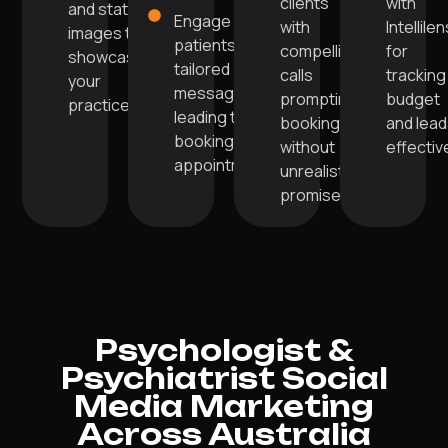
clients
with
and static
Engage
with
Intellile
images to
patients with
compelling
for
showcase
tailored
calls
tracking
your
messages
prompting
budget
practice.
leading to
bookings
and lea
booking
without
effective
appointments.
unrealistic
promises.
Psychologist &
Psychiatrist Social
Media Marketing
Across Australia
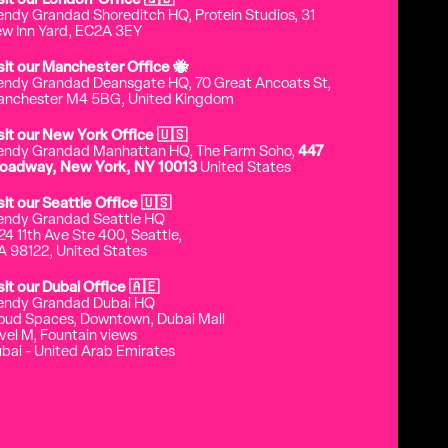
sit our London Office 🇬🇧
endy Grandad Shoreditch HQ, Protein Studios, 31
w Inn Yard, EC2A 3EY
sit our Manchester Office 🐝
endy Grandad Deansgate HQ, 70 Great Ancoats St,
nchester M4 5BG, United Kingdom
sit our New York Office 🇺🇸
endy Grandad Manhattan HQ, The Farm Soho,
447
oadway, New York, NY 10013
United States
sit our Seattle Office 🇺🇸
endy Grandad Seattle HQ
24 11th Ave Ste 400, Seattle,
 98122, United States
sit our Dubai Office 🇦🇪
endy Grandad Dubai HQ
oud Spaces, Downtown, Dubai Mall
vel M, Fountain views
bai - United Arab Emirates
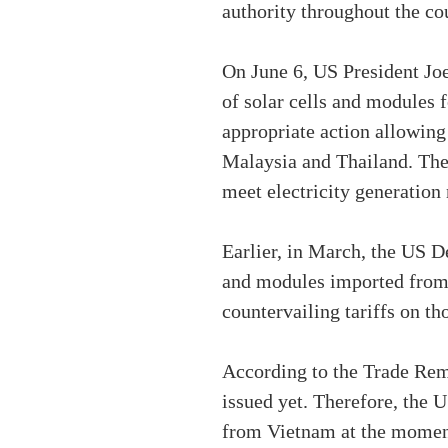
authority throughout the cou
On June 6, US President Joe
of solar cells and modules 
appropriate action allowin
Malaysia and Thailand. The 
meet electricity generation
Earlier, in March, the US 
and modules imported from 
countervailing tariffs on t
According to the Trade Reme
issued yet. Therefore, the
from Vietnam at the momen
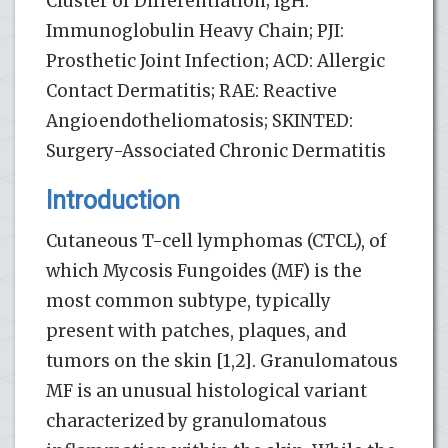
Cluster of Differentiation; IgH:
Immunoglobulin Heavy Chain; PJI:
Prosthetic Joint Infection; ACD: Allergic
Contact Dermatitis; RAE: Reactive
Angioendotheliomatosis; SKINTED:
Surgery-Associated Chronic Dermatitis
Introduction
Cutaneous T-cell lymphomas (CTCL), of
which Mycosis Fungoides (MF) is the
most common subtype, typically
present with patches, plaques, and
tumors on the skin [1,2]. Granulomatous
MF is an unusual histological variant
characterized by granulomatous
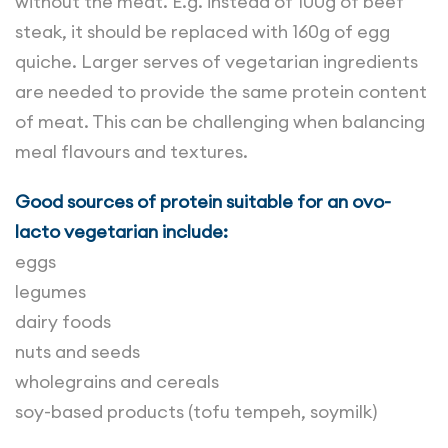
without the meat. E.g. instead of 100g of beef
steak, it should be replaced with 160g of egg
quiche. Larger serves of vegetarian ingredients
are needed to provide the same protein content
of meat. This can be challenging when balancing
meal flavours and textures.
Good sources of protein suitable for an ovo-
lacto vegetarian include:
eggs
legumes
dairy foods
nuts and seeds
wholegrains and cereals
soy-based products (tofu tempeh, soymilk)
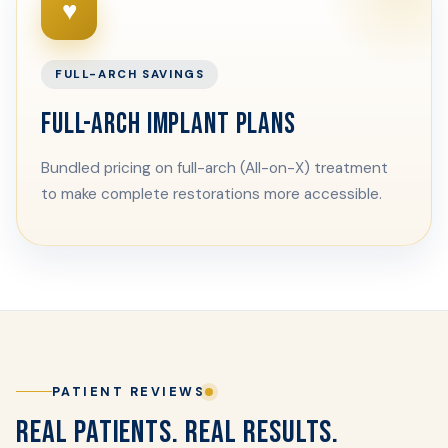
♥
FULL-ARCH SAVINGS
FULL-ARCH IMPLANT PLANS
Bundled pricing on full-arch (All-on-X) treatment
to make complete restorations more accessible.
PATIENT REVIEWS
REAL PATIENTS. REAL RESULTS.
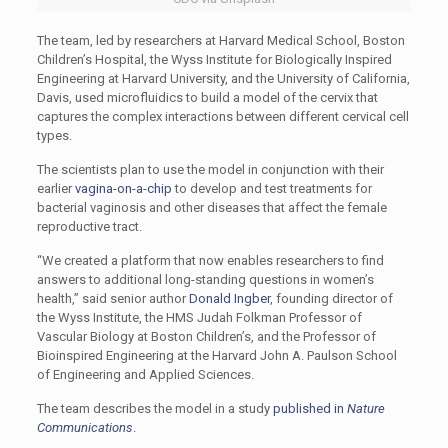
The team, led by researchers at Harvard Medical School, Boston
Children’s Hospital, the Wyss Institute for Biologically Inspired
Engineering at Harvard University, and the University of California,
Davis, used microfluidics to build a model of the cervix that
captures the complex interactions between different cervical cell
types.
The scientists plan to use the model in conjunction with their
earlier
vagina-on-a-chip
to develop and test treatments for
bacterial vaginosis and other diseases that affect the female
reproductive tract.
“We created a platform that now enables researchers to find
answers to additional long-standing questions in women’s
health,” said senior author
Donald Ingber
, founding director of
the Wyss Institute, the HMS Judah Folkman Professor of
Vascular Biology at Boston Children’s, and the
Professor of
Bioinspired Engineering at the Harvard John A. Paulson School
of Engineering and Applied Sciences.
The team describes the model in a study
published in
Nature
Communications
.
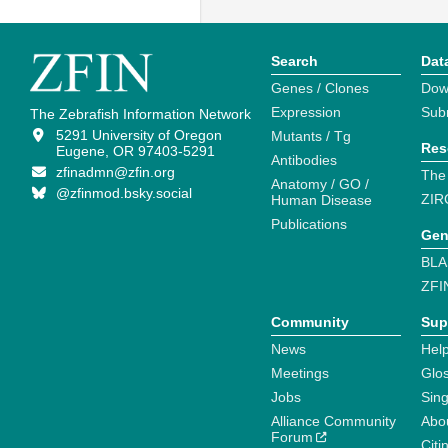
Search
Dat
Genes / Clones
Dow
Expression
Sub
The Zebrafish Information Network
5291 University of Oregon
Mutants / Tg
Res
Eugene, OR 97403-5291
Antibodies
zfinadmn@zfin.org
The
Anatomy / GO /
@zfinmod.bsky.social
ZIR
Human Disease
Publications
Gen
BLA
ZFI
Community
Sup
News
Help
Meetings
Glo
Jobs
Sin
Alliance Community
Abo
Forum
Citi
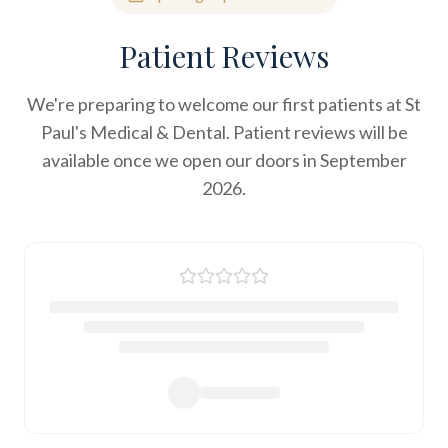
Patient Reviews
We're preparing to welcome our first patients at St
Paul's Medical & Dental. Patient reviews will be
available once we open our doors in September
2026.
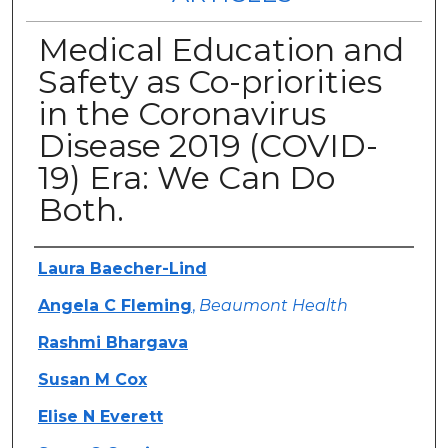
Medical Education and
Safety as Co-priorities
in the Coronavirus
Disease 2019 (COVID-
19) Era: We Can Do
Both.
Authors
Laura Baecher-Lind
Angela C Fleming
,
Beaumont Health
Rashmi Bhargava
Susan M Cox
Elise N Everett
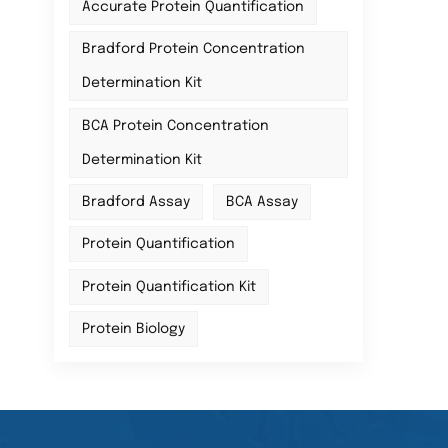
Accurate Protein Quantification
Bradford Protein Concentration
Determination Kit
BCA Protein Concentration
Determination Kit
Bradford Assay
BCA Assay
Protein Quantification
Protein Quantification Kit
Protein Biology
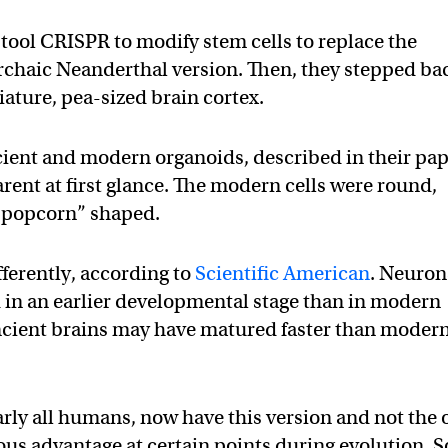
tool CRISPR to modify stem cells to replace the
chaic Neanderthal version. Then, they stepped ba
iature, pea-sized brain cortex.
cient and modern organoids, described in their pa
rent at first glance. The modern cells were round,
 “popcorn” shaped.
ferently, according to
Scientific American
. Neuron
d in an earlier developmental stage than in modern
ncient brains may have matured faster than moder
arly all humans, now have this version and not the 
us advantage at certain points during evolution. S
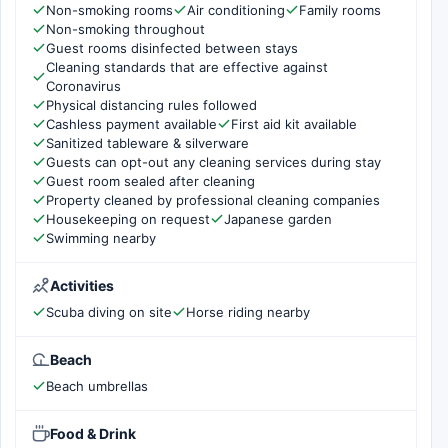
Non-smoking rooms
Air conditioning
Family rooms
Non-smoking throughout
Guest rooms disinfected between stays
Cleaning standards that are effective against
Coronavirus
Physical distancing rules followed
Cashless payment available
First aid kit available
Sanitized tableware & silverware
Guests can opt-out any cleaning services during stay
Guest room sealed after cleaning
Property cleaned by professional cleaning companies
Housekeeping on request
Japanese garden
Swimming nearby
Activities
Scuba diving on site
Horse riding nearby
Beach
Beach umbrellas
Food & Drink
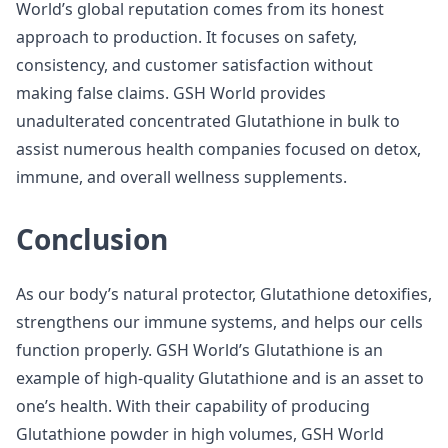
World’s global reputation comes from its honest
approach to production. It focuses on safety,
consistency, and customer satisfaction without
making false claims. GSH World provides
unadulterated concentrated Glutathione in bulk to
assist numerous health companies focused on detox,
immune, and overall wellness supplements.
Conclusion
As our body’s natural protector, Glutathione detoxifies,
strengthens our immune systems, and helps our cells
function properly. GSH World’s Glutathione is an
example of high-quality Glutathione and is an asset to
one’s health. With their capability of producing
Glutathione powder in high volumes, GSH World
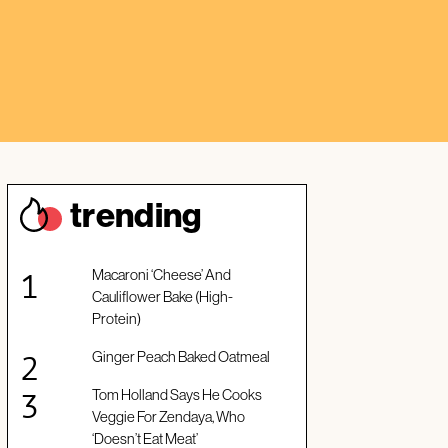
trendin
g
Macaroni ‘Cheese’ And
Cauliflower Bake (High-
Protein)
Ginger Peach Baked Oatmeal
Tom Holland Says He Cooks
Veggie For Zendaya, Who
‘Doesn’t Eat Meat’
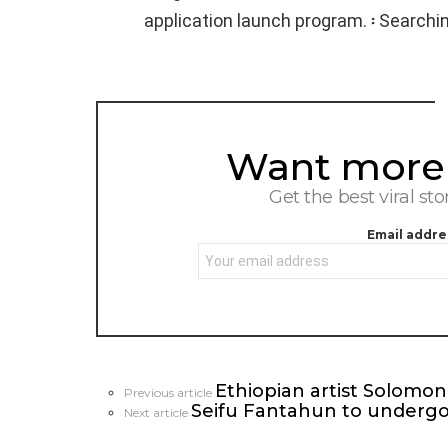
application launch program. ፡ Searchi
Want more s
NEWSLETTER
Get the best viral sto
Email addre
Ethiopian artist Solom
See
Previous article
Seifu Fantahun to undergo 
more
Next article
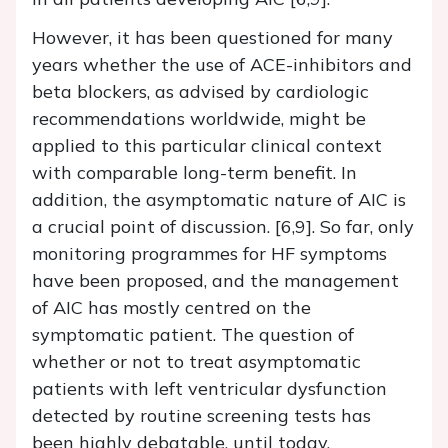
However, it has been questioned for many
years whether the use of ACE-inhibitors and
beta blockers, as advised by cardiologic
recommendations worldwide, might be
applied to this particular clinical context
with comparable long-term benefit. In
addition, the asymptomatic nature of AIC is
a crucial point of discussion. [6,9]. So far, only
monitoring programmes for HF symptoms
have been proposed, and the management
of AIC has mostly centred on the
symptomatic patient. The question of
whether or not to treat asymptomatic
patients with left ventricular dysfunction
detected by routine screening tests has
been highly debatable, until today.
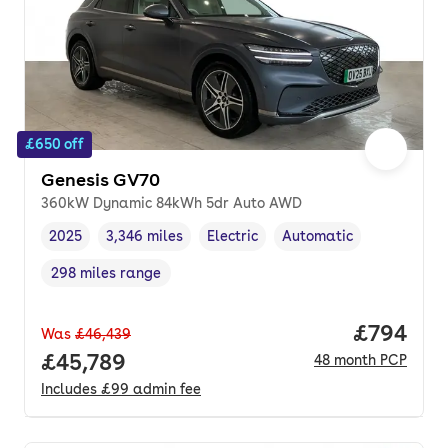
£650 off
Genesis GV70
360kW Dynamic 84kWh 5dr Auto AWD
2025
3,346 miles
Electric
Automatic
Vehicle year
Mileage
,
,
Fuel type
,
Transmission type
,
298 miles range
Range in miles
,
Price per
£794
Was
£46,439
Full price.
£45,789
48
month
PCP
Includes
£99
admin fee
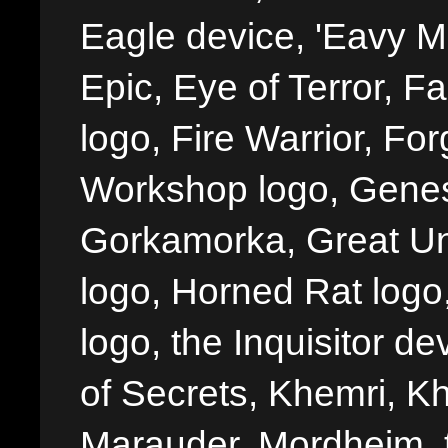
Eagle device, 'Eavy Me
Epic, Eye of Terror, Fa
logo, Fire Warrior, 
Workshop logo, Genes
Gorkamorka, Great Un
logo, Horned Rat logo, I
logo, the Inquisitor de
of Secrets, Khemri, Kh
Marauder, Mordheim,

**ASSIGNMENT:** Scan the listing above and identify each line holding the string "Dermatitis"; copy every such line.

**PROBLEM SOLUTION:**
Contact Dermatitis; RAE: Reactive
Surgery-Associated Chronic Dermatitis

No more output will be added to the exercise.